** Records for processing follows **
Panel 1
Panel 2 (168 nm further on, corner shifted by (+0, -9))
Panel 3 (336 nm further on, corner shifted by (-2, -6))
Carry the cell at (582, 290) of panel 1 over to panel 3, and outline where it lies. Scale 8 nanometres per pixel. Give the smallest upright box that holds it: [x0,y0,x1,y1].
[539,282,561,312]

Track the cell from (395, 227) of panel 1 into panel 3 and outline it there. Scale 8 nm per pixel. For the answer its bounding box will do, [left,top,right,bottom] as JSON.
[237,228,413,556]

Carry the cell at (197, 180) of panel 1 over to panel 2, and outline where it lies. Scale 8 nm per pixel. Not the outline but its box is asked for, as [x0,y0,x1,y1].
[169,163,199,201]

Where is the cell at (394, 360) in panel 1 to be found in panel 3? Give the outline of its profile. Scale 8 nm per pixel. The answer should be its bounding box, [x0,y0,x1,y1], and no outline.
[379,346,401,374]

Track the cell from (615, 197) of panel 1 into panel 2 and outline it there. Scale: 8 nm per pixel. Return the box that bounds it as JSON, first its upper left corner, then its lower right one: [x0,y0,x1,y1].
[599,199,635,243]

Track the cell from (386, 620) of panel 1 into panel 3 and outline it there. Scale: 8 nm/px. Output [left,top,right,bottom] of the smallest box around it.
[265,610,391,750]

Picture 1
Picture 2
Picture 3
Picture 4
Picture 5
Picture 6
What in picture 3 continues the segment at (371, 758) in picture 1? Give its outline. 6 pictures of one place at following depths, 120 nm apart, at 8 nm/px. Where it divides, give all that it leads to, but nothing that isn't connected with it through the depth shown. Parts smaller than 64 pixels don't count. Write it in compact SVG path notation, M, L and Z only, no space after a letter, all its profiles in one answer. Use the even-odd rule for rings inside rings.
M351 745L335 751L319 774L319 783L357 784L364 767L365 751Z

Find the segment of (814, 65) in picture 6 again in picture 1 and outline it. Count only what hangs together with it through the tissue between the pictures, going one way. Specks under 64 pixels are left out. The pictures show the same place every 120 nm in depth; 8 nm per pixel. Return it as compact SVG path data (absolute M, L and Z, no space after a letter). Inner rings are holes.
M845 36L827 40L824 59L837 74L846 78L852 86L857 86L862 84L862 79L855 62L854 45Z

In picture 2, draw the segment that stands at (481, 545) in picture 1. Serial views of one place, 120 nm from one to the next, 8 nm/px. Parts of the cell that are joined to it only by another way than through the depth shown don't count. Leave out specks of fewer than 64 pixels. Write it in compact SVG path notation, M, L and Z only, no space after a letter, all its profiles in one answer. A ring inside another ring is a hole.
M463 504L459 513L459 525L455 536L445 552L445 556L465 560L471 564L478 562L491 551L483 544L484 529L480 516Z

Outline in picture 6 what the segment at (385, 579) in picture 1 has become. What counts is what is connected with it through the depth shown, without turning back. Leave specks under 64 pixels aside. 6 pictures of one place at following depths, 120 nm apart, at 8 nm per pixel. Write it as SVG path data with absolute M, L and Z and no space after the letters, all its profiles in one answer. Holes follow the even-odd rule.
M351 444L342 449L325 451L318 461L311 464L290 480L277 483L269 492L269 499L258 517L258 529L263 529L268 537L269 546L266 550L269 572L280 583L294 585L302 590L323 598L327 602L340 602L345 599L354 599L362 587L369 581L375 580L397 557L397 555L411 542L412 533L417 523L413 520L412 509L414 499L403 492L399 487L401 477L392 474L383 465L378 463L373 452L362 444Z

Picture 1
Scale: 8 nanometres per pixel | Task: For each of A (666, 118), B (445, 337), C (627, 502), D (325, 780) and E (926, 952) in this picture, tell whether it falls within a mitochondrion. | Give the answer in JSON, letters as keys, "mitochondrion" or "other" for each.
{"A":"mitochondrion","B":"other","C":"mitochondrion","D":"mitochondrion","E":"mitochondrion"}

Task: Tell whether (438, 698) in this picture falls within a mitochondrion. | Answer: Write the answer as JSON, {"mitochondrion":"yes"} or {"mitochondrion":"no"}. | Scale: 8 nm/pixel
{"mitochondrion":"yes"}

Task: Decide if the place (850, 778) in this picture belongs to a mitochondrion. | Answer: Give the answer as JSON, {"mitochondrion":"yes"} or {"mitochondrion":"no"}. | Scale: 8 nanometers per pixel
** End of Records for processing **
Directions for this task:
Repeat the listing in full, keeping every line exactly as it is.

Written response:
Panel 1
Panel 2 (168 nm further on, corner shifted by (+0, -9))
Panel 3 (336 nm further on, corner shifted by (-2, -6))
Carry the cell at (582, 290) of panel 1 over to panel 3, and outline where it lies. Scale 8 nanometres per pixel. Give the smallest upright box that holds it: [x0,y0,x1,y1].
[539,282,561,312]

Track the cell from (395, 227) of panel 1 into panel 3 and outline it there. Scale 8 nm per pixel. For the answer its bounding box will do, [left,top,right,bottom] as JSON.
[237,228,413,556]

Carry the cell at (197, 180) of panel 1 over to panel 2, and outline where it lies. Scale 8 nm per pixel. Not the outline but its box is asked for, as [x0,y0,x1,y1].
[169,163,199,201]

Where is the cell at (394, 360) in panel 1 to be found in panel 3? Give the outline of its profile. Scale 8 nm per pixel. The answer should be its bounding box, [x0,y0,x1,y1], and no outline.
[379,346,401,374]

Track the cell from (615, 197) of panel 1 into panel 2 and outline it there. Scale: 8 nm per pixel. Return the box that bounds it as JSON, first its upper left corner, then its lower right one: [x0,y0,x1,y1].
[599,199,635,243]

Track the cell from (386, 620) of panel 1 into panel 3 and outline it there. Scale: 8 nm/px. Output [left,top,right,bottom] of the smallest box around it.
[265,610,391,750]

Picture 1
Picture 2
Picture 3
Picture 4
Picture 5
Picture 6
What in picture 3 continues the segment at (371, 758) in picture 1? Give its outline. 6 pictures of one place at following depths, 120 nm apart, at 8 nm/px. Where it divides, give all that it leads to, but nothing that isn't connected with it through the depth shown. Parts smaller than 64 pixels don't count. Write it in compact SVG path notation, M, L and Z only, no space after a letter, all its profiles in one answer. Use the even-odd rule for rings inside rings.
M351 745L335 751L319 774L319 783L357 784L364 767L365 751Z

Find the segment of (814, 65) in picture 6 again in picture 1 and outline it. Count only what hangs together with it through the tissue between the pictures, going one way. Specks under 64 pixels are left out. The pictures show the same place every 120 nm in depth; 8 nm per pixel. Return it as compact SVG path data (absolute M, L and Z, no space after a letter). Inner rings are holes.
M845 36L827 40L824 59L837 74L846 78L852 86L857 86L862 84L862 79L855 62L854 45Z

In picture 2, draw the segment that stands at (481, 545) in picture 1. Serial views of one place, 120 nm from one to the next, 8 nm/px. Parts of the cell that are joined to it only by another way than through the depth shown don't count. Leave out specks of fewer than 64 pixels. Write it in compact SVG path notation, M, L and Z only, no space after a letter, all its profiles in one answer. A ring inside another ring is a hole.
M463 504L459 513L459 525L455 536L445 552L445 556L465 560L471 564L478 562L491 551L483 544L484 529L480 516Z

Outline in picture 6 what the segment at (385, 579) in picture 1 has become. What counts is what is connected with it through the depth shown, without turning back. Leave specks under 64 pixels aside. 6 pictures of one place at following depths, 120 nm apart, at 8 nm per pixel. Write it as SVG path data with absolute M, L and Z and no space after the letters, all its profiles in one answer. Holes follow the even-odd rule.
M351 444L342 449L325 451L318 461L311 464L290 480L277 483L269 492L269 499L258 517L258 529L263 529L268 537L269 546L266 550L269 572L280 583L294 585L302 590L323 598L327 602L340 602L345 599L354 599L362 587L369 581L375 580L397 557L397 555L411 542L412 533L417 523L413 520L412 509L414 499L403 492L399 487L401 477L392 474L383 465L378 463L373 452L362 444Z

Picture 1
Scale: 8 nanometres per pixel | Task: For each of A (666, 118), B (445, 337), C (627, 502), D (325, 780) and E (926, 952) in this picture, tell whether it falls within a mitochondrion. | Give the answer in JSON, letters as keys, "mitochondrion" or "other" for each.
{"A":"mitochondrion","B":"other","C":"mitochondrion","D":"mitochondrion","E":"mitochondrion"}

Task: Tell whether (438, 698) in this picture falls within a mitochondrion. | Answer: Write the answer as JSON, {"mitochondrion":"yes"} or {"mitochondrion":"no"}. | Scale: 8 nm/pixel
{"mitochondrion":"yes"}

Task: Decide if the place (850, 778) in this picture belongs to a mitochondrion. | Answer: Give the answer as JSON, {"mitochondrion":"yes"} or {"mitochondrion":"no"}. | Scale: 8 nanometers per pixel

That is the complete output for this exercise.